O MAIS FUNDO DO POÇO …

Maria do socorro Vieira Freire
Ninho de Escritores
3 min readSep 8, 2021

Uma lágrima fina riscou meu rosto, uma agulha afiada furava meu peito invadindo minha alma na mais profunda angústia e desespero que eu jamais imaginei passar. Aquele dia fatídico não sai mais nunca da minha cachimônia.

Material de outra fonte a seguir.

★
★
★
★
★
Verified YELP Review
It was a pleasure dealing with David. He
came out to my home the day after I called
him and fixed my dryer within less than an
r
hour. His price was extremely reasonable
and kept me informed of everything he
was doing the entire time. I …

Ela era somente uma menininha, minha menininha que brincava entre os arbustos no quintal da casa, Emily, estava sempre nos arredores, enquanto eu envolvia-me nas minhas tarefas diárias, atenta a sua voz falando com seus brinquedos e seus amigos imaginários. Nesse dia já passava das onze horas quando percebi que a voz de Emily havia se perdido no silêncio. Senti falta do seu palavreado sem conexão falando com pessoas que ela criava na sua imaginação. Sai à sua procura, andei por entre os raros arbustos, gritando por ela. Emily não me respondia. Comecei a ficar desorientada. ” O que havia acontecido com a minha pequena. Lembrei-me do poço… e, que no dia anterior havia pedido a seu João para limpar-… “Ele não teria feito isso? “Corri até lá e o encontrei sem tampa. ”Emilyyyyyyy”. Gritei desesperada fazendo o céu me ouvir.

“Emilyyyyy. “Ela não me respondia. Mas meu coração não estava enganado, Emily estava lá no fundo daquele maldito poço. Sai correndo pedindo ajuda.

Em pouco tempo os bombeiros retiravam o corpo inerte de minha filha lá de dentro, escorrendo água dos seus cabelos loiros. Pessoas que eu não sei quem eram aqueles rostos que me olhavam penalizados, me seguravam para eu não atrapalhar a retirada do que sobrava da única joia que eu possuía.

Minha vida esvaiu-se juntamente com a vida dela. Que sentido teria o meu mundo? A minha vida sem a minha menina?

Em um estado terminante de loucura, ao levarem a minha filha, peguei um facão e corri até a casa daquele que eu julgava o culpado de todo aquele desfecho infernal pelo qual eu estava a passar.

Sem pensar e sem falar nada golpeie seu João com golpes de facão como quem estava matando a dor que consumia minha alma. Em poucos instantes olhei para o homem ensanguentado no chão e sua esposa e os três filhos me olhando embasbacados, com os olhos arregalados e o pobre diabo caído no chão. Sai correndo, ali era o meu fim, o fim de tudo, o fim de Emily, o fim do seu João, homem pobre que vivia ganhando centavos para alimentar sua família, também era o fim daqueles pequenos sem um pai… E da esposa… D. Maria, mulher submissa, dependente da pobreza do marido.

O que aconteceu dali em diante não sei mais, por que fui enclausurada entre os muros altos desse manicômio, mal vejo a luz do sol e melhor se não visse mesmo.

Deixei uma esposa e três filhos órfãos, e dias depois recebi a visita de Emily e seu pai, ela não morreu chegou ao hospital com vida e foi tratada.

Quem morreu fui eu, cada dia morre uma parte de mim, uma célula, meu cabelo cai, perde o brilho a vida se vai…. Por que não esperei a verdade para uma atitude tomar, acalorada pela emoção, decidi sem pensar e agora fui diagnosticada como louca e sou mesmo.

Estou perdendo o que a vida ainda estaria a me oferecer. Vejo os dias indo sem volta e a morte se arrastando lentamente, chegando como um animal rastejante, sinto ela se aproximando. Emily ficara bem com seu pai, e sua família, eu já me entreguei. O céu ou o inferno se abrirá, eu entrarei e se tiver outra oportunidade, antes de fazer… pensarei…. No outro.